Hilary tries to keep her syllabi minimal – “the class isn’t the syllabus; the class is something that we make together” – but she likes them to represent something. She knows that communication is harder during remote teaching, and that it is important to both put some things in writing and then continue to reiterate them verbally over the course of the quarter. Hilary believes that the most important thing that students can do right now is to “care for themselves and their communities.” In her courses this past year, a number of students demonstrated appreciation that she had continued to remind them of such things, and she realized that she herself benefited from those reminders.
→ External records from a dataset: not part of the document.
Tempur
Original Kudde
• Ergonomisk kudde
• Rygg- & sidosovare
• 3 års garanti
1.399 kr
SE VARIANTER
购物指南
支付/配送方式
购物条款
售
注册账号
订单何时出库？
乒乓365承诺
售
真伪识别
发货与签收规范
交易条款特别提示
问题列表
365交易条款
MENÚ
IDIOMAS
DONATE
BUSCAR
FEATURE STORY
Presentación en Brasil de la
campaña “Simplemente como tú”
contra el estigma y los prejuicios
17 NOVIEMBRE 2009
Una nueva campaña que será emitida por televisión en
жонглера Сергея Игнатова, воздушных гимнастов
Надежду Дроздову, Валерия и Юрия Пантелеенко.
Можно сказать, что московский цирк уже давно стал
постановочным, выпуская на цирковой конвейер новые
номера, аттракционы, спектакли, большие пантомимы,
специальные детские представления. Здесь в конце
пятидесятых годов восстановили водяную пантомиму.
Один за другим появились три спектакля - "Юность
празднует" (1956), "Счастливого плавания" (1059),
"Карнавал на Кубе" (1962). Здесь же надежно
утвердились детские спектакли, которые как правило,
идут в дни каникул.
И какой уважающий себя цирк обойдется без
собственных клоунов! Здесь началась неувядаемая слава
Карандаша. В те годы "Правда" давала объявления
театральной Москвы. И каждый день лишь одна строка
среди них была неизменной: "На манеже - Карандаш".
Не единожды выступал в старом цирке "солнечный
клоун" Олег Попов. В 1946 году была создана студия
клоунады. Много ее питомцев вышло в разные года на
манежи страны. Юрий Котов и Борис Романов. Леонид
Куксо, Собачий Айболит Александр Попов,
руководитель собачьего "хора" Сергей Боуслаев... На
In addition to her syllabus statement, Hilary includes guidelines for “minimal and maximal participation” in her course. She does this in an effort to be explicit with students about what participation is and what it means, knowing that it is available differently for different people at different moments, especially now with the shortened quarter. Not every student will achieve a perfect standard of participation each time that the class meets. When asked how she grades her students across such a flexible range of participation, she says, “I care little to nothing about grades as an instructor, and I would prefer if our classes were ungraded. I don’t think they say a whole lot, and they can be actively harmful to learning. They demand a kind of measurement that can’t capture the amazing and interesting things that students do.” Instead, she tries to focus on how each student demonstrates their engagement with the materials, regardless of what that looks like for them. “People show up in ways that are great; they show up at the level that they’re at.” And especially at our current moment, “everyone should be being treated with maximal generosity.”

 

Hilary Strang is the director of MAPH and a senior lecturer in the Humanities, with affiliations in English and CSGS. She teaches classes on critical theory, science fiction, feminism and utopia. Hilary also teaches for the Odyssey Project, a Chicago-based adult education program accredited by UIC.